Tragödie

Freudenschüsse könnten Bräutigam auf eigener Hochzeit getötet haben

Möglicherweise durch fehlgeleitete Freudenschüsse ist in Indien ein Bräutigam während seiner Hochzeit getötet worden.

Lakhimpur Kheri/Indien - Der Schütze, ein Freund des Opfers, wurde am Dienstag festgenommen, wie die Polizei im Bundesstaat Uttar Pradesh mitteilte.
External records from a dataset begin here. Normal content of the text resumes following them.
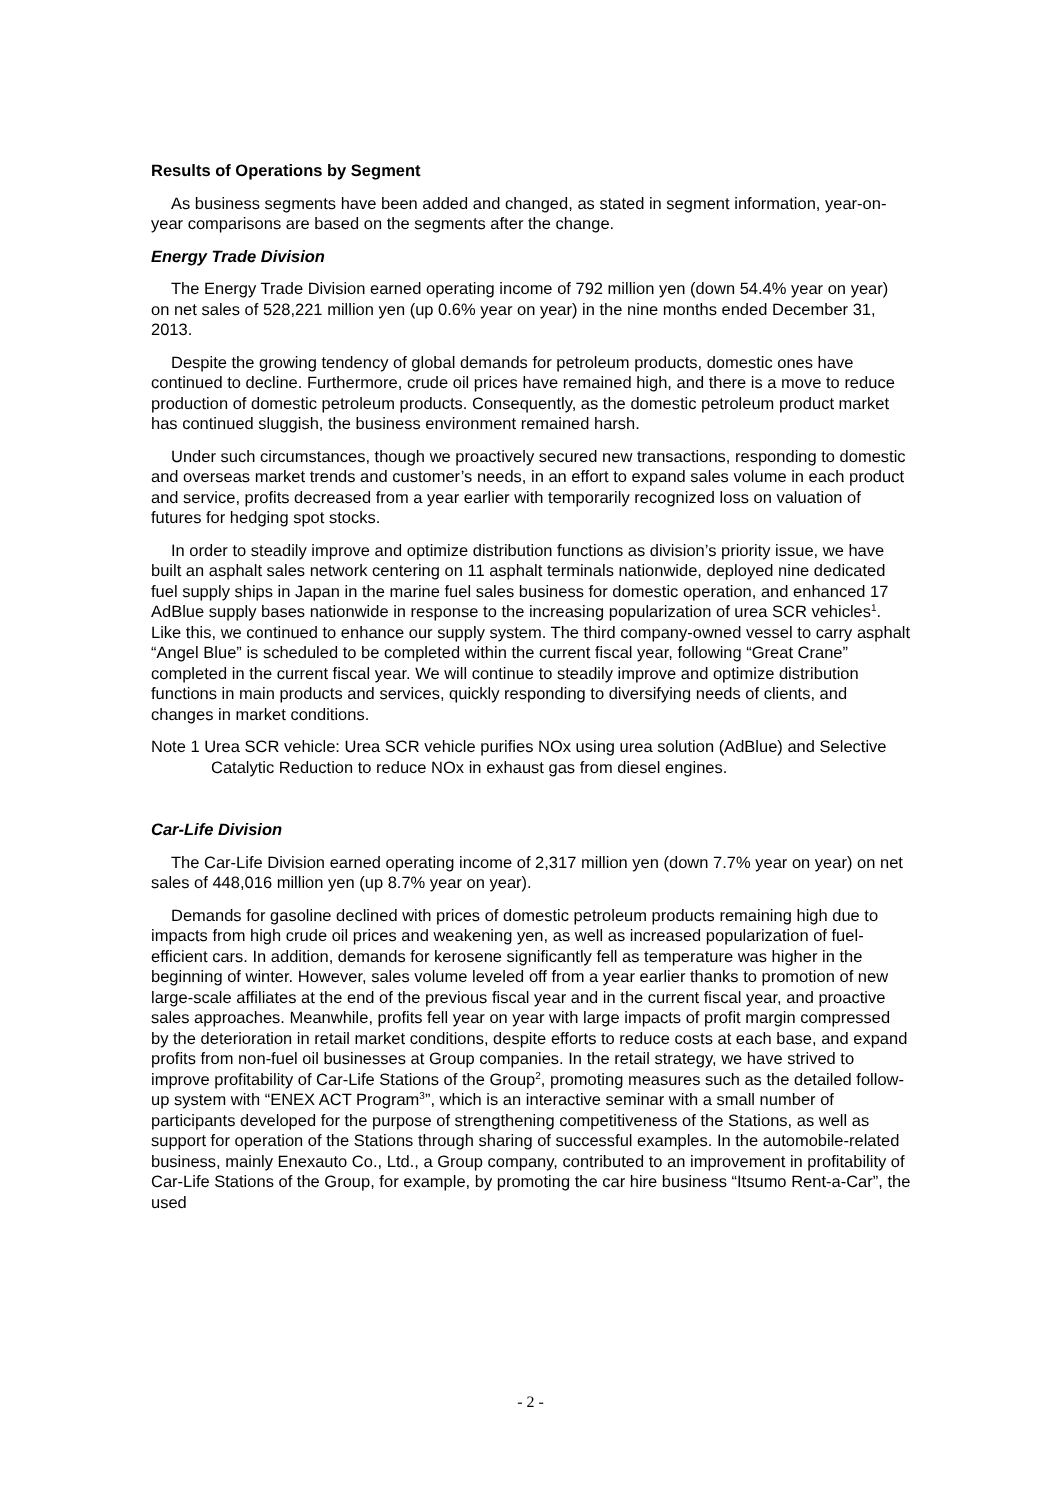Results of Operations by Segment
As business segments have been added and changed, as stated in segment information, year-on-year comparisons are based on the segments after the change.
Energy Trade Division
The Energy Trade Division earned operating income of 792 million yen (down 54.4% year on year) on net sales of 528,221 million yen (up 0.6% year on year) in the nine months ended December 31, 2013.
Despite the growing tendency of global demands for petroleum products, domestic ones have continued to decline. Furthermore, crude oil prices have remained high, and there is a move to reduce production of domestic petroleum products. Consequently, as the domestic petroleum product market has continued sluggish, the business environment remained harsh.
Under such circumstances, though we proactively secured new transactions, responding to domestic and overseas market trends and customer’s needs, in an effort to expand sales volume in each product and service, profits decreased from a year earlier with temporarily recognized loss on valuation of futures for hedging spot stocks.
In order to steadily improve and optimize distribution functions as division’s priority issue, we have built an asphalt sales network centering on 11 asphalt terminals nationwide, deployed nine dedicated fuel supply ships in Japan in the marine fuel sales business for domestic operation, and enhanced 17 AdBlue supply bases nationwide in response to the increasing popularization of urea SCR vehicles<sup>1</sup>. Like this, we continued to enhance our supply system. The third company-owned vessel to carry asphalt “Angel Blue” is scheduled to be completed within the current fiscal year, following “Great Crane” completed in the current fiscal year. We will continue to steadily improve and optimize distribution functions in main products and services, quickly responding to diversifying needs of clients, and changes in market conditions.
Note 1 Urea SCR vehicle: Urea SCR vehicle purifies NOx using urea solution (AdBlue) and Selective Catalytic Reduction to reduce NOx in exhaust gas from diesel engines.
Car-Life Division
The Car-Life Division earned operating income of 2,317 million yen (down 7.7% year on year) on net sales of 448,016 million yen (up 8.7% year on year).
Demands for gasoline declined with prices of domestic petroleum products remaining high due to impacts from high crude oil prices and weakening yen, as well as increased popularization of fuel-efficient cars. In addition, demands for kerosene significantly fell as temperature was higher in the beginning of winter. However, sales volume leveled off from a year earlier thanks to promotion of new large-scale affiliates at the end of the previous fiscal year and in the current fiscal year, and proactive sales approaches. Meanwhile, profits fell year on year with large impacts of profit margin compressed by the deterioration in retail market conditions, despite efforts to reduce costs at each base, and expand profits from non-fuel oil businesses at Group companies. In the retail strategy, we have strived to improve profitability of Car-Life Stations of the Group<sup>2</sup>, promoting measures such as the detailed follow-up system with “ENEX ACT Program<sup>3</sup>”, which is an interactive seminar with a small number of participants developed for the purpose of strengthening competitiveness of the Stations, as well as support for operation of the Stations through sharing of successful examples. In the automobile-related business, mainly Enexauto Co., Ltd., a Group company, contributed to an improvement in profitability of Car-Life Stations of the Group, for example, by promoting the car hire business “Itsumo Rent-a-Car”, the used
- 2 -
Er habe zwei Schüsse aus seiner Pistole abgegeben.

"Er hat die Schüsse gestanden, aber die Ermittlungen werden fortgesetzt", sagte der Polizist Ghanshyam Chaurasia im Bezirk Lakhimpur Kheri. Dem Mann droht eine Anklage wegen Mordes.
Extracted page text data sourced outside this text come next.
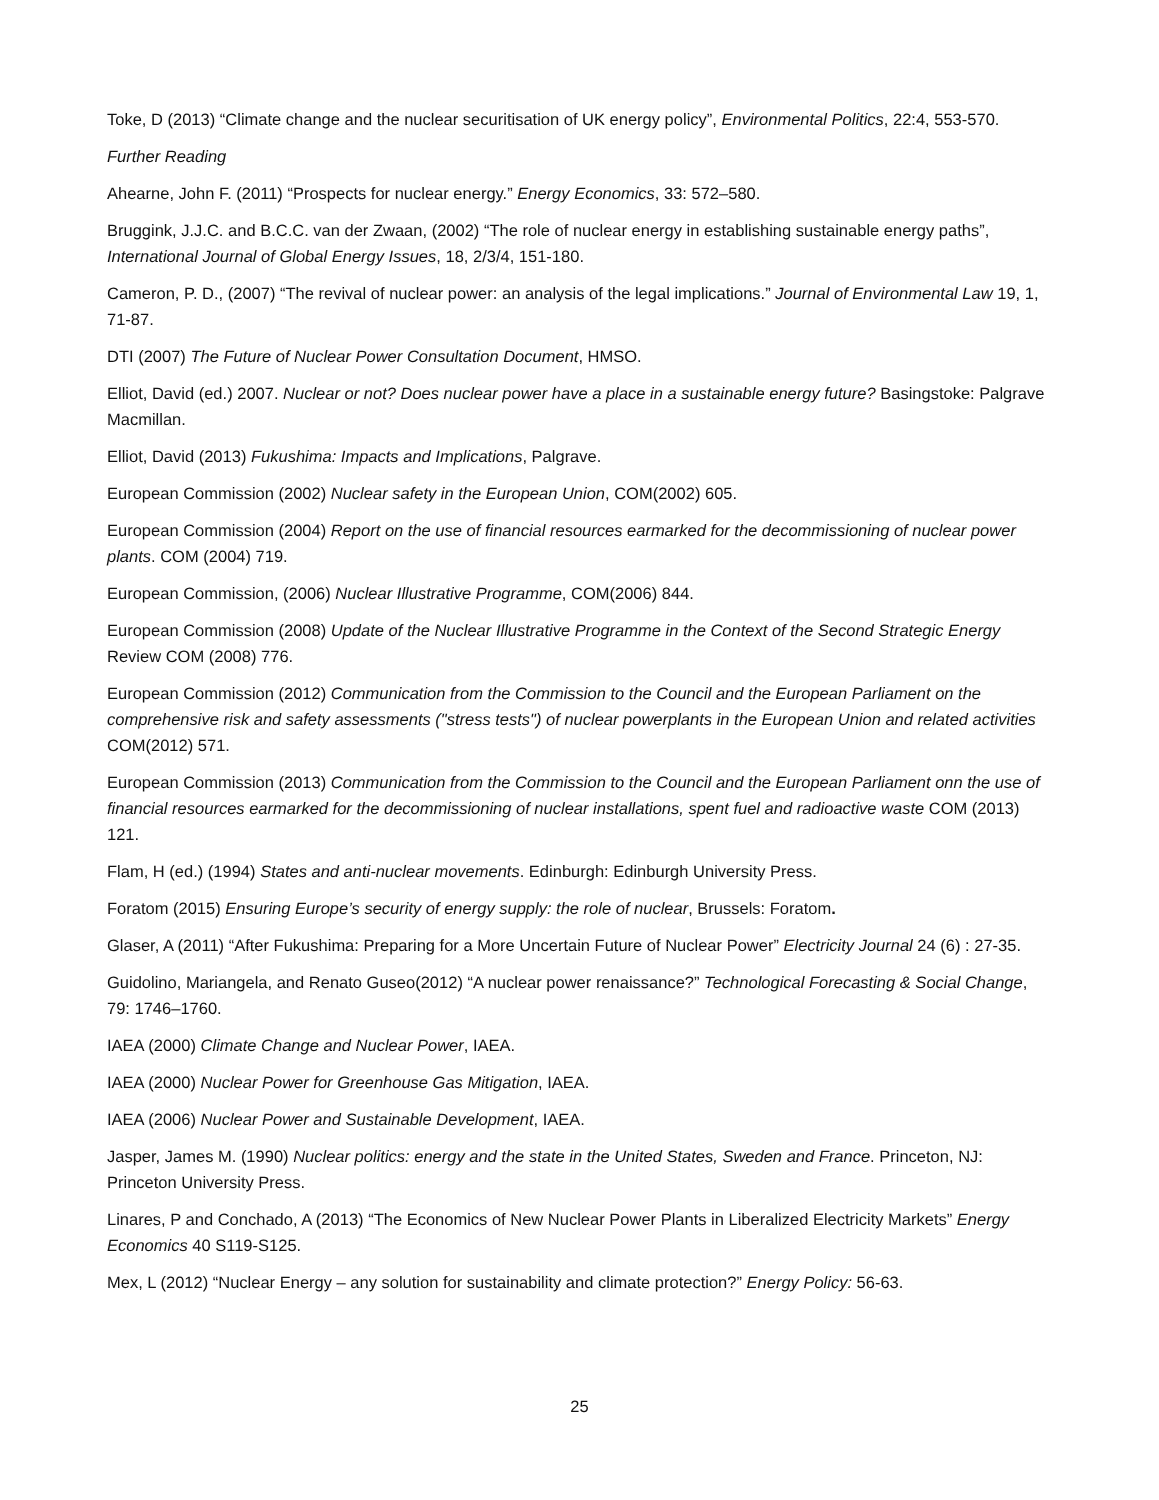Toke, D (2013) “Climate change and the nuclear securitisation of UK energy policy”, Environmental Politics, 22:4, 553-570.
Further Reading
Ahearne, John F. (2011) “Prospects for nuclear energy.” Energy Economics, 33: 572–580.
Bruggink, J.J.C. and B.C.C. van der Zwaan, (2002) “The role of nuclear energy in establishing sustainable energy paths”, International Journal of Global Energy Issues, 18, 2/3/4, 151-180.
Cameron, P. D., (2007) “The revival of nuclear power: an analysis of the legal implications.” Journal of Environmental Law 19, 1, 71-87.
DTI (2007) The Future of Nuclear Power Consultation Document, HMSO.
Elliot, David (ed.) 2007. Nuclear or not? Does nuclear power have a place in a sustainable energy future? Basingstoke: Palgrave Macmillan.
Elliot, David (2013) Fukushima: Impacts and Implications, Palgrave.
European Commission (2002) Nuclear safety in the European Union, COM(2002) 605.
European Commission (2004) Report on the use of financial resources earmarked for the decommissioning of nuclear power plants. COM (2004) 719.
European Commission, (2006) Nuclear Illustrative Programme, COM(2006) 844.
European Commission (2008) Update of the Nuclear Illustrative Programme in the Context of the Second Strategic Energy Review COM (2008) 776.
European Commission (2012) Communication from the Commission to the Council and the European Parliament on the comprehensive risk and safety assessments ("stress tests") of nuclear powerplants in the European Union and related activities COM(2012) 571.
European Commission (2013) Communication from the Commission to the Council and the European Parliament onn the use of financial resources earmarked for the decommissioning of nuclear installations, spent fuel and radioactive waste COM (2013) 121.
Flam, H (ed.) (1994) States and anti-nuclear movements. Edinburgh: Edinburgh University Press.
Foratom (2015) Ensuring Europe’s security of energy supply: the role of nuclear, Brussels: Foratom.
Glaser, A (2011) “After Fukushima: Preparing for a More Uncertain Future of Nuclear Power” Electricity Journal 24 (6) : 27-35.
Guidolino, Mariangela, and Renato Guseo(2012) “A nuclear power renaissance?” Technological Forecasting & Social Change, 79: 1746–1760.
IAEA (2000) Climate Change and Nuclear Power, IAEA.
IAEA (2000) Nuclear Power for Greenhouse Gas Mitigation, IAEA.
IAEA (2006) Nuclear Power and Sustainable Development, IAEA.
Jasper, James M. (1990) Nuclear politics: energy and the state in the United States, Sweden and France. Princeton, NJ: Princeton University Press.
Linares, P and Conchado, A (2013) “The Economics of New Nuclear Power Plants in Liberalized Electricity Markets” Energy Economics 40 S119-S125.
Mex, L (2012) “Nuclear Energy – any solution for sustainability and climate protection?” Energy Policy: 56-63.
25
Ein Video von dem Vorfall verbreitete sich im Internet. Darauf ist zu sehen, wie der 25-jährige Sunil Verma während eines hinduistischen Hochzeitsrituals auf dem Boden sitzt und sich plötzlich mit schmerzverzerrtem Gesicht an die Brust fasst. Im nächsten Moment kippt er um. Der Schütze war nach dem Vorfall am Sonntagabend zunächst geflohen und wurde am Dienstag in der Nachbarstadt gefasst.

Obwohl sie verboten sind, sind Freudenschüsse mit scharfer Munition bei Hochzeiten in Indien noch weit verbreitet. Dabei kommt es immer wieder zu tödlichen Unfällen. Erst am Sonntag war in Uttar Pradesh ein 20-Jähriger bei der Hochzeit seines Cousins getötet worden. Im Februar starb in der Hauptstadt Neu Delhi ein Bräutigam durch Querschläger.

Es ist nicht das erste Mal, dass der Bräutigam einer indischen Hochzeitsfeier durch Freudenschüsse zu Tode gekommen ist. Bereits im Februar ereignete sich ein ähnlicher Fall.